Buses are a transportation success story, according to this article in the New York Times.
Last year, the story says, bus service increased by 5 percent, and it rose nearly 10 percent in 2008, according to research led by Joseph Schwieterman, from Depaul University’s Chaddick Institute for Metropolitan Development, whose findings have been featured in a long line of news articles over the past year, hearkening the arrival of an inter-city bus renaissance. Catchy headlines abound: “Thinking Outside Rails and Runways, and Taking the Bus“; “Planes, Trains … and Buses?“; “The Rebirth of Buses: N.Y. to D.C. for $1“.
The New York Times highlights popular long-distance services like BoltBus and Megabus, which offer cheap express service between major cities like New York City and Washington, D.C., and offer added bonuses like online ticketing, guaranteed seats, curbside departures, and on-board technology (i.e. free Wi-Fi.) Who ever said buses can’ t be cool?

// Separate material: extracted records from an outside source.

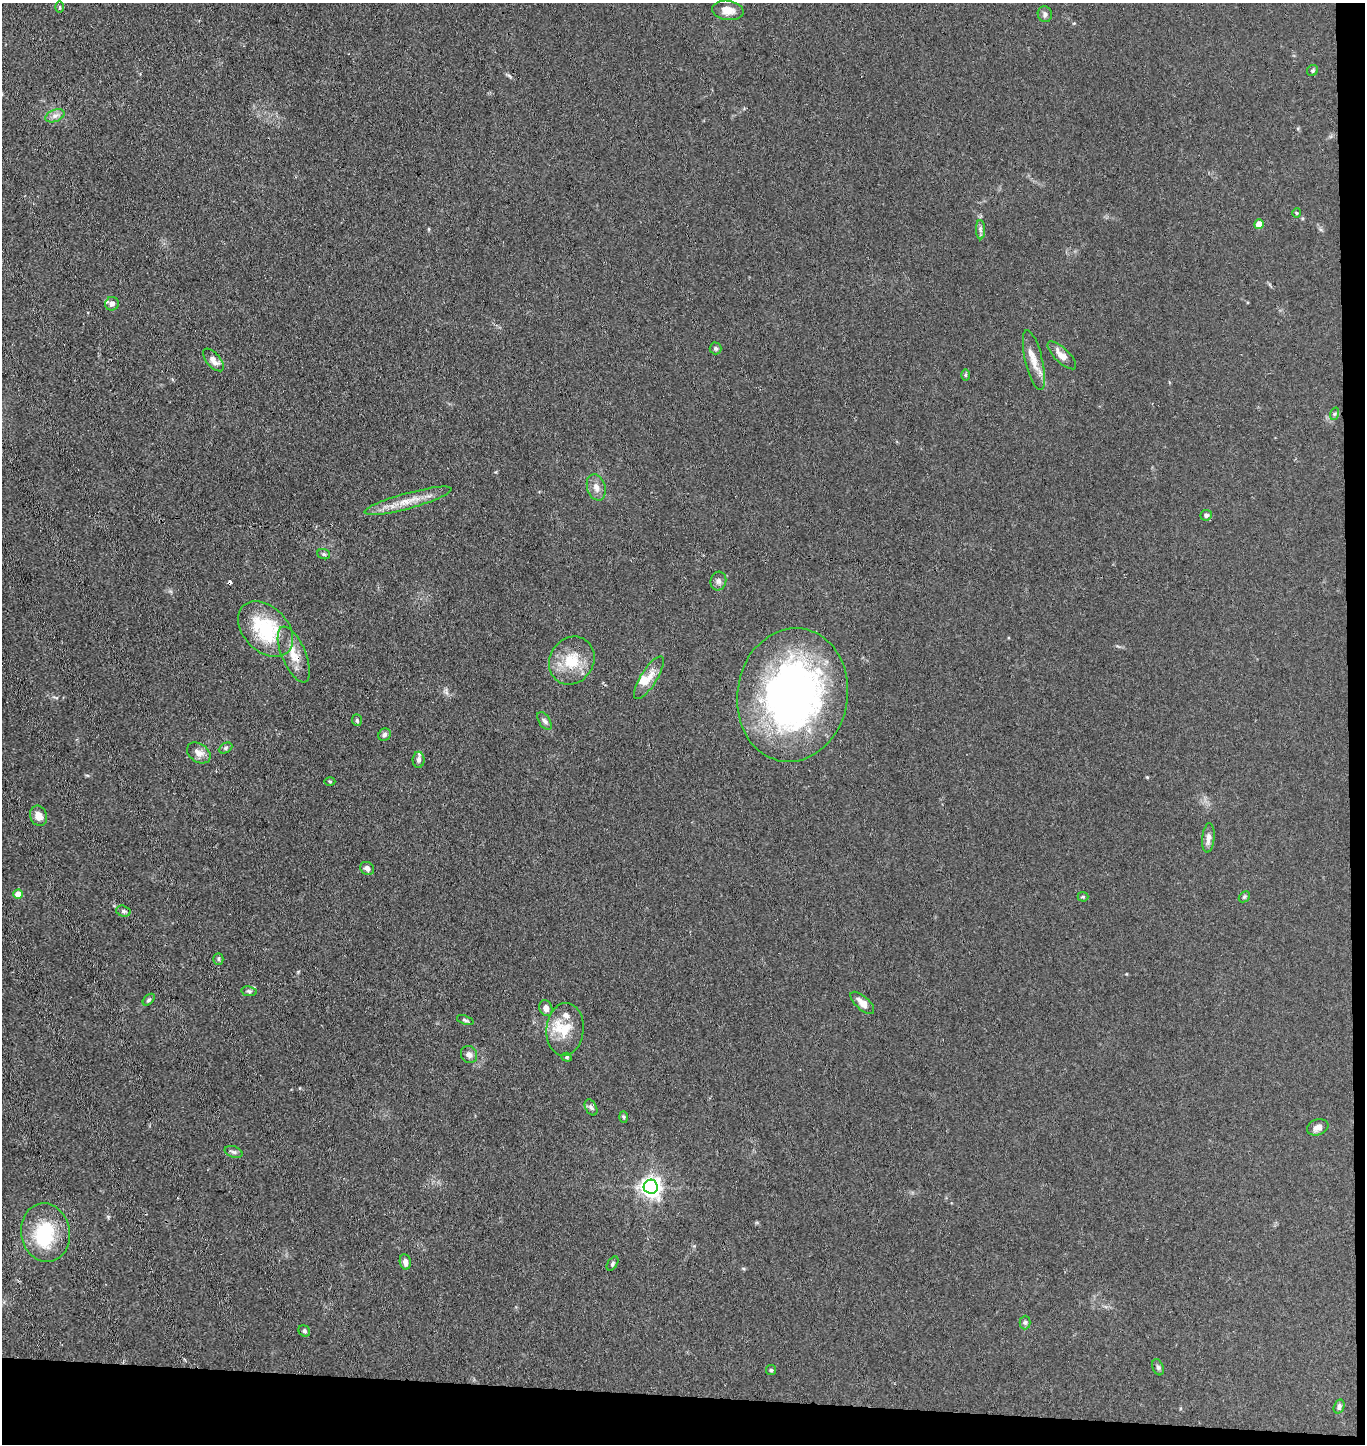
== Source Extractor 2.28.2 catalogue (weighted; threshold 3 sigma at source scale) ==
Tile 9 of 3 x 3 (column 3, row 3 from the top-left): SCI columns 2883-4245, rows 4-1445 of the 4410 x 4332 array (HDU 1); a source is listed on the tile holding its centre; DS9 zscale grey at full resolution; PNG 1367 x 1446 px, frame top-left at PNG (2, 3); each listed source drawn as its Kron ellipse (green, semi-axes under 4 px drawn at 4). Shown black and unused: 5% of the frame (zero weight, under 3 of 4 exposures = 5% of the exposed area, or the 3 px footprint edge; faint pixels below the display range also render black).
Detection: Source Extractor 2.28.2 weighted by HDU 2 'WHT'; one run over the whole footprint, this tile lists its part. Background 0.089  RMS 0.0074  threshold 0.0333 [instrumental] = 3 sigma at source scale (4.5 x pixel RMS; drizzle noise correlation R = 1.50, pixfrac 1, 0.05/0.05 arcsec/px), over >= 5 px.
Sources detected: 67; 1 inside a brighter object's white glare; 1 cosmic-ray / hot-pixel residue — neither listed nor drawn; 4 inside a brighter listed object's ellipse — not listed separately; the other 61 listed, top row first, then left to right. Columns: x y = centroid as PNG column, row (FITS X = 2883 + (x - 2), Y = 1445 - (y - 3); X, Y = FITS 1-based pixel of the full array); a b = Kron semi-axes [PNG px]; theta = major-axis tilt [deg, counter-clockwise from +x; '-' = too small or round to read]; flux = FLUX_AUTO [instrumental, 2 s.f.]
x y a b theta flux
60 7 6 3 89 0.97
728 10 16 9 -8 7
1045 14 8 7 - 2.2
1313 70 6 5 - 1.3
55 116 10 6 21 3.1
1296 213 5 3 - 0.7
1259 224 5 4 - 11
980 230 9 4 -89 2
112 304 7 6 - 3.8
716 348 6 6 - 1.5
1062 355 18 7 -44 7
213 360 13 7 -50 5.1
1034 360 30 8 -76 9.8
965 375 6 4 90 0.91
1334 414 6 4 71 1.3
596 487 13 9 -72 5
408 501 45 8 15 14
1206 515 6 5 - 1.9
324 554 6 5 - 1.2
718 581 9 8 - 2.7
265 629 32 22 -46 50
294 654 30 12 -67 14
572 661 25 22 55 24
649 678 25 8 58 9.2
792 695 67 55 81 310
357 720 6 5 - 1.4
545 721 10 5 -57 2.2
385 735 6 6 - 2
226 748 7 5 28 1.3
199 753 13 9 -34 5.4
419 760 8 6 90 2.3
330 781 5 3 - 0.79
38 816 10 8 -65 5.8
1208 838 15 6 85 4.2
367 868 7 6 - 2.2
18 894 5 4 - 12
1083 897 5 5 - 0.96
1244 897 6 4 43 1.2
123 911 7 5 -16 1.6
218 959 5 5 - 1.2
249 991 8 5 -9 1.5
149 1000 7 4 45 1.4
862 1003 15 6 -42 6.7
546 1008 8 6 -68 4.2
465 1020 9 4 -18 1.3
565 1029 26 18 84 18
469 1054 9 8 - 3.1
567 1057 5 4 - 1
591 1107 8 5 -62 1.9
623 1117 6 4 -88 0.92
1318 1127 11 7 20 4.6
233 1152 9 5 -18 2
651 1187 7 7 - 420
45 1233 29 24 -80 43
405 1262 8 5 -82 4.4
612 1263 8 5 56 1.3
1025 1322 7 5 90 1.6
304 1331 6 5 - 1.3
1158 1367 8 5 -69 1.7
771 1370 5 5 - 1.1
1339 1407 7 5 71 2.1
Overlapping masked pixels (flux is a lower limit): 1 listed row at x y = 294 654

Nancy Kete, the former director of EMBARQ (the producer of this blog) commented on the potential of bus travel when the Obama administration first announced its high-speed rail plan. “The President is on the right track,” she said, “But there’s a missing mode in the plan. To complement rail, we also need to help cities build high-quality, high-capacity bus rapid transit systems, which can offer good high-speed service, but at a fraction of the cost of rail.”
In response to the recent New York Times article, Kete comments further on the importance of complementing bus service with the right bus infrastructure:
This article is about how the market has found and is expanding the missing mode, without a lot of public sector attention or subsidy. But to really make express, intercity bus work well, cities need to create protected corridors for buses or bus and other high occupancy vehicles so that these high capacity travelers don’t get stuck in traffic as they arrive at the city edge and move from the edge of town and into the downtown. Planned right, these corridors could be shared with local bus rapid transit systems, which could provide the same kind of express, congestion-free access to local commuters. All this would cost far less time and money than the alternatives — and certainly are better than the dominant alternative of doing nothing to ease traffic congestion except make more road space for private cars.
It’s also important to note that specific policies can help manage congestion, as well.
Joe Schwieterman himself advocates for congestion pricing: “The public understands that unpredictable traffic conditions make everyday driving like a game of roulette. Congestion pricing is about the only weapon we have in our arsenal to encourage more efficient use of our expressways [and tollways].”